The channels included Comedy Central, Nickelodeon and MTV, which aired a video showing the words "I can't breathe" on the screen with a haunting audio of someone breathing. The moment was observed at 5 p.m. ET. The networks previously observed a period of silence in 2018 to mark the mass school shootings at Parkland.
NYPD officer appears to brandish gun at protesters; mayor calls it 'absolutely unacceptable'
A New York police officer appeared to brandish his gun during protests Sunday night in downtown Manhattan, sending demonstrators scrambling, and a video of the incident is being investigated by the department.
Mayor Bill de Blasio called the officer's actions "absolutely unacceptable," and said that while claims of police use of excessive force are "rare," they "must be addressed in every instance."
George Floyd death ruled a homicide by medical examiner
Authorities in Minnesota said Monday that George Floyd’s death was a homicide that occurred while he was being restrained by law enforcement.
In an autopsy, the Hennepin County Medical Examiner listed Floyd’s cause of death as a “cardiopulmonary arrest complicating law enforcement subdual, restraint, and neck compression.”
The autopsy listed other "significant" conditions, including hypertensive heart disease, fentanyl intoxication and recent methamphetamine use.

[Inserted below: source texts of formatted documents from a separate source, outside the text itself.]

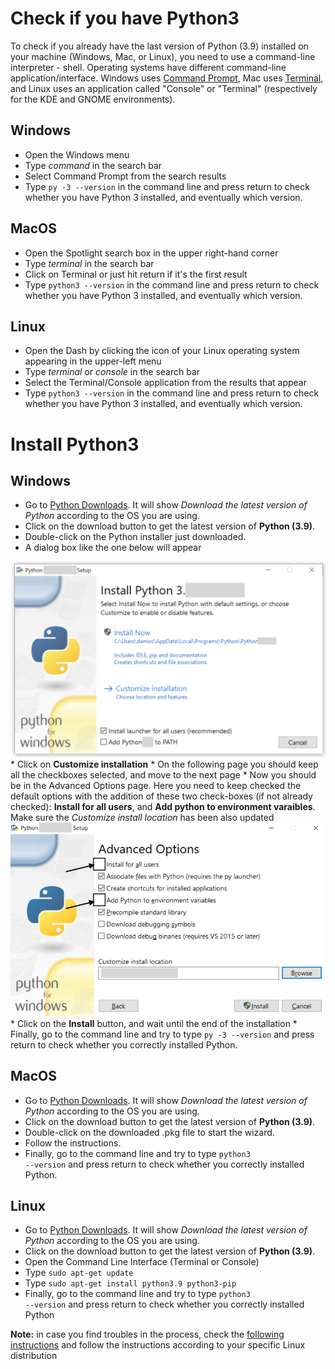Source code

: # Check if you have Python3
To check if you already have the last version of Python (3.9) installed on your machine (Windows, Mac, or Linux), you need to use a command-line interpreter - shell. Operating systems have different command-line application/interface. Windows uses [Command Prompt](https://en.wikipedia.org/wiki/Cmd.exe), Mac uses [Terminal](https://en.wikipedia.org/wiki/Terminal_\(macOS\)), and Linux uses an application called "Console" or "Terminal" (respectively for the KDE and GNOME environments).

## Windows

* Open the Windows menu 
* Type *command* in the search bar
* Select Command Prompt from the search results
* Type `py -3 --version` in the command line and press return to check whether you have Python 3 installed, and eventually which version.

## MacOS

* Open the Spotlight search box in the upper right-hand corner
* Type *terminal* in the search bar
* Click on Terminal or just hit return if it's the first result
* Type `python3 --version` in the command line and press return to check whether you have Python 3 installed, and eventually which version.

## Linux
* Open the Dash by clicking the icon of your Linux operating system appearing in the upper-left menu
* Type *terminal* or *console* in the search bar
* Select the Terminal/Console application from the results that appear
* Type `python3 --version` in the command line and press return to check whether you have Python 3 installed, and eventually which version.



# Install Python3

## Windows
* Go to [Python Downloads](https://www.python.org/downloads/). It will show *Download the latest version of Python* according to the OS you are using.
* Click on the download button to get the latest version of **Python (3.9)**.
* Double-click on the Python installer just downloaded.
* A dialog box like the one below will appear
<img src="py_installer_windows.png">
* Click on <b>Customize installation</b>
* On the following page you should keep all the checkboxes selected, and move to the next page
* Now you should be in the Advanced Options page. Here you need to keep checked the default options with the addition of these two check-boxes (if not already checked): <b>Install for all users</b>, and <b>Add python to environment varaibles</b>. Make sure the <i>Customize install location</i> has been also updated
<img src="py_installer_options.png">
* Click on the <b>Install</b> button, and wait until the end of the installation
* Finally, go to the command line and try to type <code>py -3 --version</code> and press return to check whether you correctly installed Python.

## MacOS
* Go to [Python Downloads](https://www.python.org/downloads/). It will show *Download the latest version of Python* according to the OS you are using.
* Click on the download button to get the latest version of **Python (3.9)**.
* Double-click on the downloaded .pkg file to start the wizard.</li>
* Follow the instructions.
* Finally, go to the command line and try to type <code>python3 --version</code> and press return to check whether you correctly installed Python.</li>

## Linux
* Go to [Python Downloads](https://www.python.org/downloads/). It will show *Download the latest version of Python* according to the OS you are using.
* Click on the download button to get the latest version of **Python (3.9)**.
* Open the Command Line Interface (Terminal or Console)
* Type <code>sudo apt-get update</code>
* Type <code>sudo apt-get install python3.9 python3-pip</code>
* Finally, go to the command line and try to type <code>python3 --version</code> and press return to check whether you correctly installed Python

<b>Note:</b> in case you find troubles in the process, check the <a href="https://realpython.com/installing-python/#how-to-install-on-ubuntu-and-linux-mint">following instructions</a> and follow the instructions according to your specific Linux distribution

Officers cut off blood and air flow to George Floyd's brain, causing his death, independent autopsy says
Police officers, pressing on George Floyd's neck and body, cut blood and air flow to the Minneapolis man's brain, causing him to die by mechanical asphyxia, pathologists hired by the family said Monday.
Floyd's death, which was videotaped by passersby last week, led to the arrest of former Minneapolis police officer Derek Chauvin and set off protests across the nation.
"He couldn't breathe — asphyxia due to compression of the neck and the back," Dr. Michael Baden, the former chief medical examiner of New York City, told reporters in a video conference. "And that's homicidal."
'That's not going to bring my brother back': George Floyd's brother calls for end to violence
MINNEAPOLIS — After a week of mushrooming protests and looting and violent clashes with police in some cities, the younger brother of George Floyd arrived Monday at the Minneapolis intersection where Floyd's life came to an end a week ago.
Terrence Floyd cried and knelt in prayer. He offered the crowd amassed around him the family’s hopes for peaceful protests and additional arrests in connection with his brother’s death. And he ultimately led the crowd through a series of chants, including "Peace on the left, justice on the right," as if to say the two must go hand in hand.
Floyd arrived at the intersection around 1 p.m., the first time a member of his family had visited the spot where George Floyd died after a police officer kept a knee on his neck for more than eight minutes.
Louisville police chief fired after officer bodycams found to be off during fatal shooting
Louisville Metro Police Chief Steve Conrad has been relieved of duty after it was revealed that the officers involved in a shooting that killed a local business owner early Monday did not activate their body cameras.
Louisville Mayor Greg Fischer announced the decision to relieve Conrad during a Monday afternoon press conference, where the deceased was identified as David McAtee. Conrad was set to retire later this month.
The two officers involved, who were either not wearing or did not have their cameras activated, have been placed on administrative leave.